Niegdyś miał Pan w planach wystawę poświęconą krakowskiemu architektowi Sebastianowi Sierakowskiemu.

Ten plan będzie zrealizowany przez Instytut już w grudniu, ale na trochę na innych warunkach. Jednym z elementów będzie pokaz rysunków architekta ze zbiorów Biblioteki Jagiellońskiej. Jednak nie jest to już moja idea, a innej osoby, która zajmuje się przygotowaniem seminarium poświęconemu temu artyście. Oczywiście, nadal zamierzam zajmować się twórczością Sierakowskiego na płaszczyźnie naukowej.

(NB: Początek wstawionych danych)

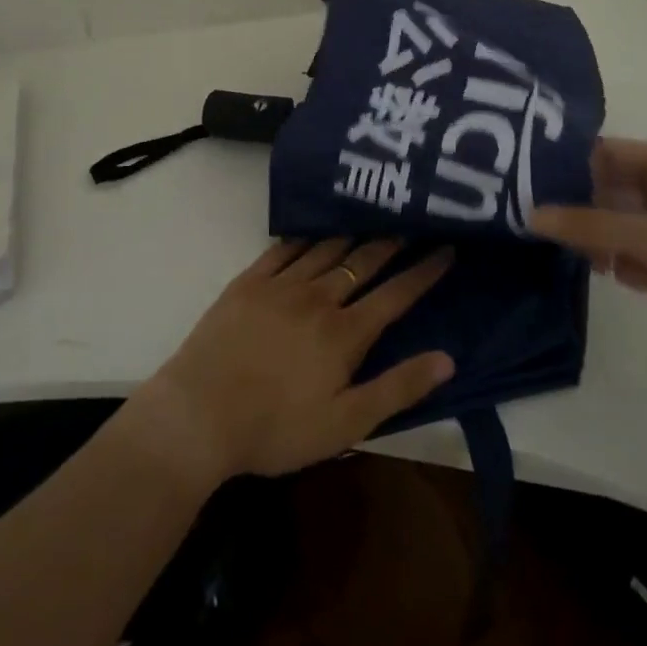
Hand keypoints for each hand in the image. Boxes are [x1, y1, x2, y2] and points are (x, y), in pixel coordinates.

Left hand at [120, 239, 455, 485]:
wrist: (199, 414)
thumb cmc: (276, 428)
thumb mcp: (346, 423)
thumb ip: (397, 388)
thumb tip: (447, 359)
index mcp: (345, 333)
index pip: (396, 295)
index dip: (424, 272)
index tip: (446, 249)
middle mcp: (318, 297)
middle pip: (364, 262)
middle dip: (393, 242)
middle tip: (413, 221)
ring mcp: (281, 285)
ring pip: (327, 249)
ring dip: (354, 233)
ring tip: (372, 217)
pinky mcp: (249, 282)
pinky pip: (284, 249)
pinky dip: (306, 236)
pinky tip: (314, 229)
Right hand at [533, 139, 646, 388]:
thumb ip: (592, 227)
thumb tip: (531, 214)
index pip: (607, 153)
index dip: (566, 165)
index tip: (522, 184)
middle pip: (611, 189)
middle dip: (581, 210)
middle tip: (537, 227)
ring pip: (622, 224)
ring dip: (605, 243)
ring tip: (591, 264)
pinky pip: (640, 252)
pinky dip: (630, 265)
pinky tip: (633, 283)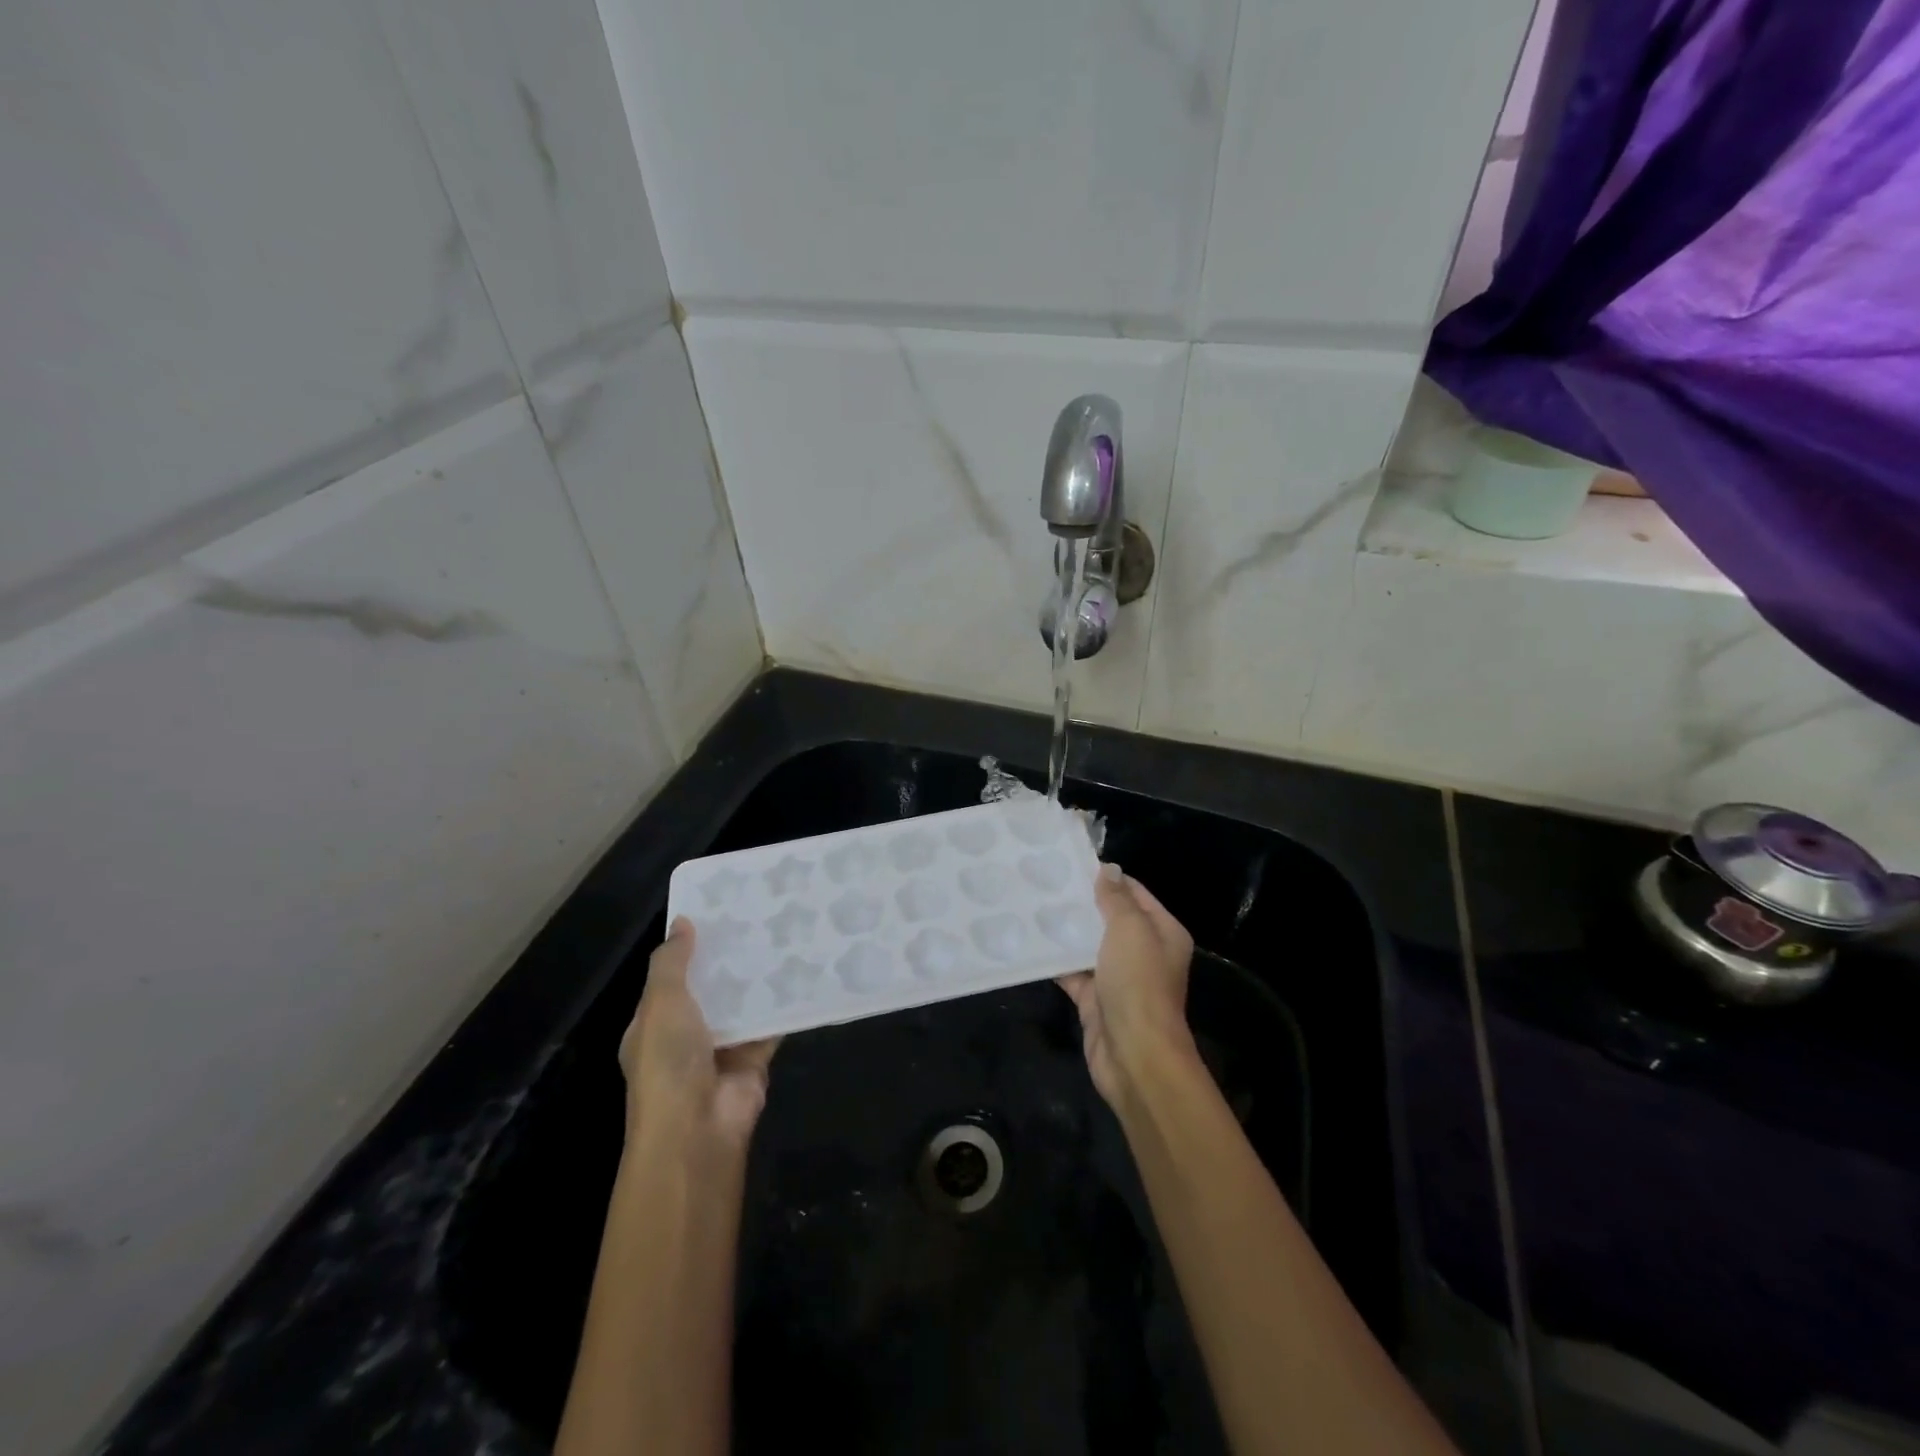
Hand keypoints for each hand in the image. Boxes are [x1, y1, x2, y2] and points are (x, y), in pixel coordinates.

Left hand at [619, 917, 779, 1153]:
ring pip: (742, 1004)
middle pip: (710, 989)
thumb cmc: (668, 1062)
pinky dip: (783, 1004)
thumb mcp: (660, 1004)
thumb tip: (682, 922)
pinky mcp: (754, 1059)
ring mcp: (721, 1049)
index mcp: (654, 1024)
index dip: (689, 948)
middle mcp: (686, 1035)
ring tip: (783, 933)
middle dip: (730, 959)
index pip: (671, 978)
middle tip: (757, 916)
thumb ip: (671, 963)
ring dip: (758, 978)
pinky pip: (770, 1024)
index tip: (717, 913)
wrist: (697, 1129)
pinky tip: (801, 971)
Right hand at [1057, 864, 1196, 1106]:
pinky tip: (1030, 943)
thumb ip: (1116, 898)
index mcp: (1162, 932)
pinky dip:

Podobno unika Pan malarstwa.

To stwierdzenie odnosi się po prostu do moich preferencji badawczych... Ale nie, nie unikam malarstwa jako widz czy koneser. Zajmuję się jednak przede wszystkim architekturą i rzeźbą od końca XVI do końca XVIII wieku – mecenatem artystycznym czy szeroko rozumianą kulturą szlachecką Rzeczpospolitej. A powyższa deklaracja wynika z tego, że nie znam się na wszystkim. Uważam, ze nie mam oka do atrybucji i analizy malarstwa. W związku z tym, nie posiadam w swoim dorobku wielu publikacji na ten temat. Na pewno nie przełoży się to na kwestię wystaw w Muzeum Narodowym.

Co chciałby Pan usłyszeć po zakończonej kadencji?

To trudne pytanie, ale chyba: Andrzej Betlej był dobrym dyrektorem Muzeum Narodowego.

Skąd bierze się ta skromność?

Nie lubię mówić o sobie. Dla mnie wartością jest działanie.